Северга поддала ещё пара. Он давил на голову, закладывал грудь, варил душу вкрутую. Сейчас бы умыться холодной водой, но у Жданы не было времени дотянуться до ведра: женщина-оборотень с клыкасто-плотоядной ухмылкой надвигалась на неё. Гибкая и по-звериному быстрая, она настигла Ждану и прижала к нагретой стене, жгуче впилась поцелуем-засосом ей в шею.
– Пусти… не смей, – отбивалась Ждана.
Взмокшее от пара тело стало скользким, но объятия Северги оказались слишком крепким капканом. Вывернуться не получалось, перед глазами диковинными цветами распускались вспышки света, сердце захлёбывалось и умирало в груди.

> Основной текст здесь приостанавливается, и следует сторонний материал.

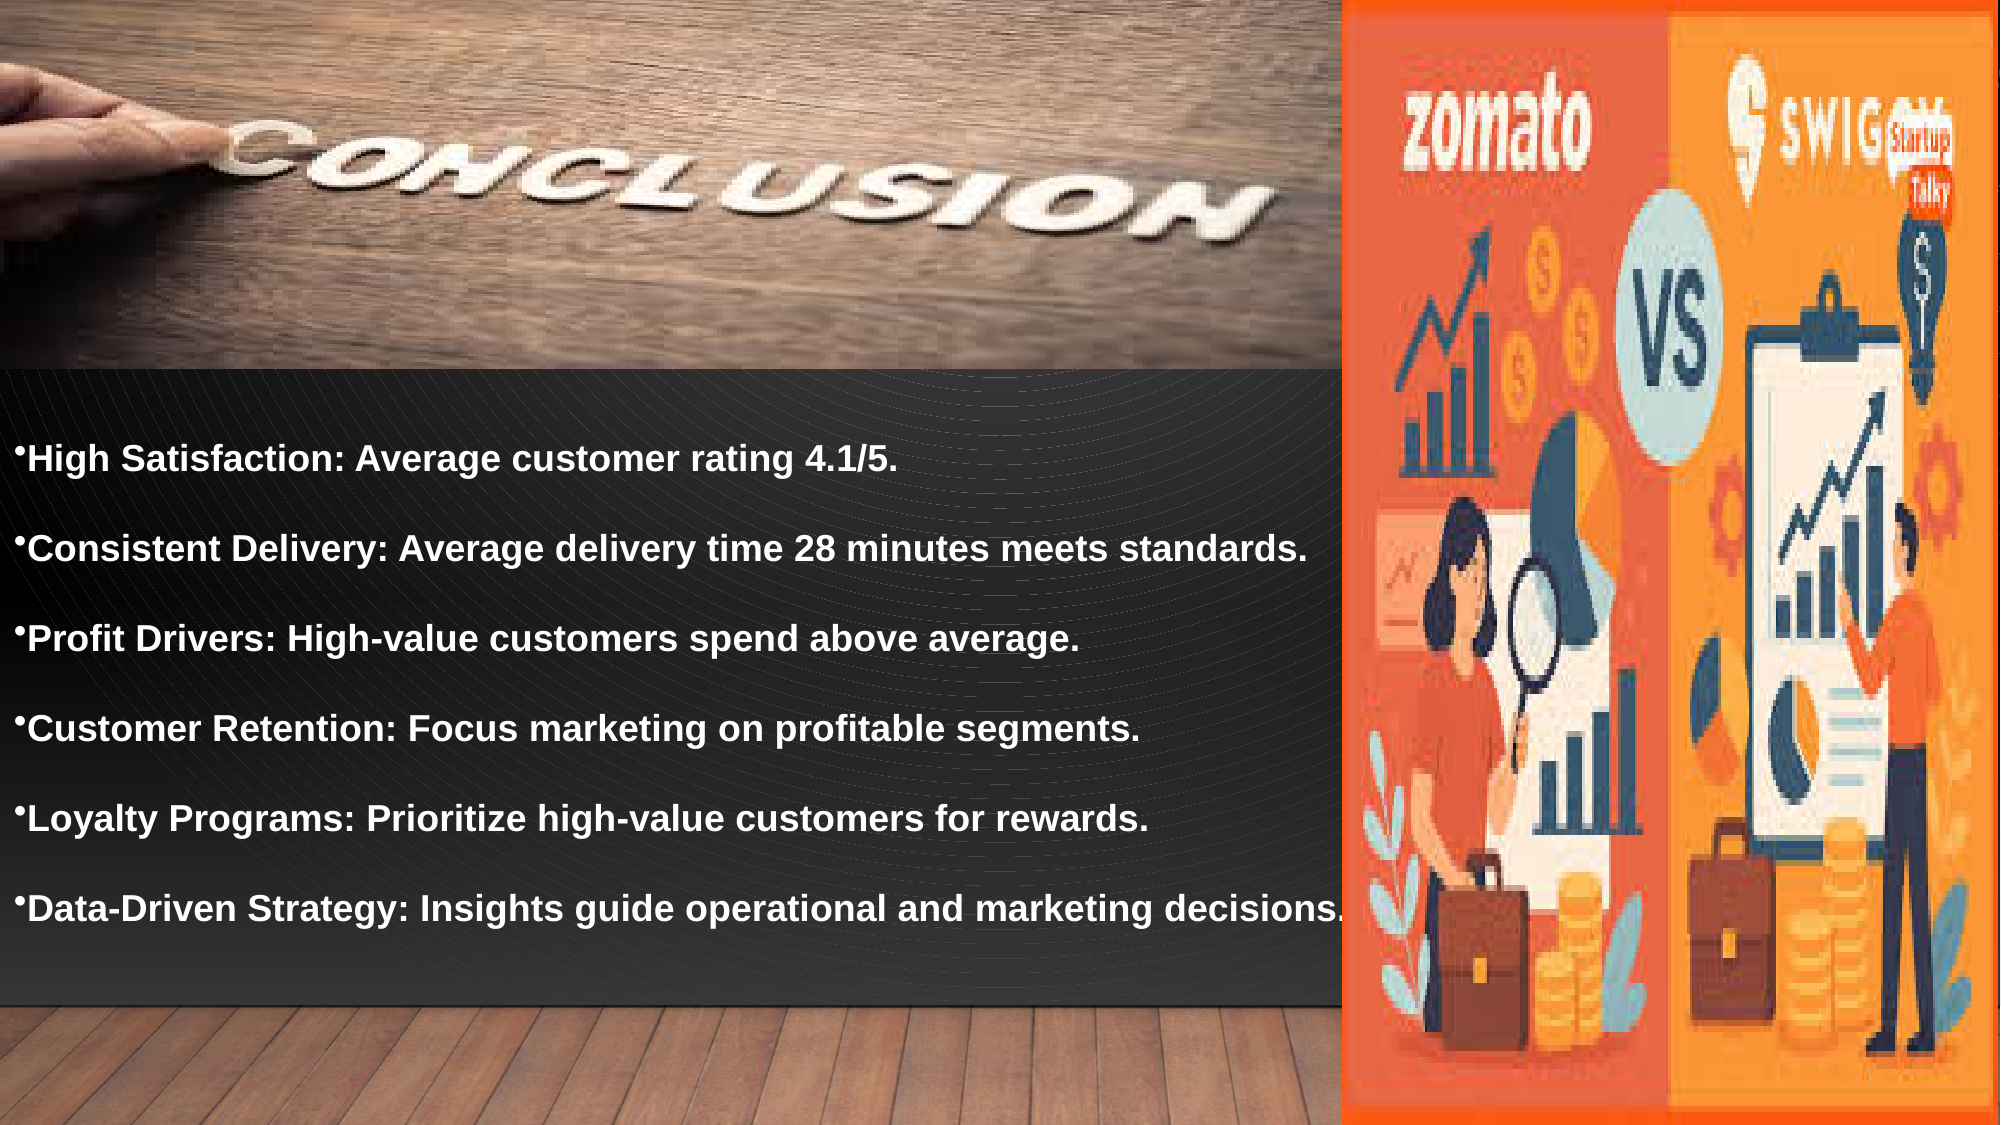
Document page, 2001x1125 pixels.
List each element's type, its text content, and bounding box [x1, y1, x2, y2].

text_box High Satisfaction: Average customer rating 4.1/5. Consistent Delivery: Average delivery time 28 minutes meets standards. Profit Drivers: High-value customers spend above average. Customer Retention: Focus marketing on profitable segments. Loyalty Programs: Prioritize high-value customers for rewards. Data-Driven Strategy: Insights guide operational and marketing decisions. [0, 425, 1342, 936]
picture [0, 0, 2000, 1125]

– Мне худо, – простонала Ждана, из последних сил отворачивая лицо от настойчивых губ Северги. – Не надо…
Проясняющим разум и бодрящим душу потоком на голову ей пролился ковш спасительной холодной воды. Дурнота немного отступила, а вот руки Северги продолжали бесчинствовать. Под непреодолимым нажимом спина Жданы коснулась подстилки на полке, а сверху её придавила ласково рычащая Северга, облепленная извилистыми змеями чёрных прядей.
– Княгиня, стань моей, – урчала она. – Бабу свою я выгоню, наскучила она мне. Пока гналась за тобой – разгорелась страстью… Хочу тебя! И плевала я на то, что там задумал мой зятёк, я ему клятвы не давала. Увезу тебя, женой своей сделаю. Буду любить, ласкать, баловать… Ни в чём нужды не будешь знать.
– Нет… Я в Белые горы еду, – прокряхтела Ждана, выскользнув-таки из-под неё и схватив оброненный веник. – И ты мне… не воспрепятствуешь! Вот тебе! Получи!
Обмакнув веник в кипяток, она принялась исступлённо нахлёстывать им белозубо хохочущую Севергу. Всю горькую злость, всю алую, как ядовитое волчье лыко, ненависть она вкладывала в удары – за Малину, за убитых мужиков, за губительную проволочку с лечением Яра… И вместе с тем она не смела причинить женщине-оборотню серьёзную боль – например, ошпарить или толкнуть на раскалённые камни. Сначала Северга должна была помочь Яру, который, пока она тут парилась, едва дышал сквозь заложенное горло. Хрипловатый бесовской хохоток ещё больше злил Ждану, и она хлестала всё нещаднее, до красных полос на коже.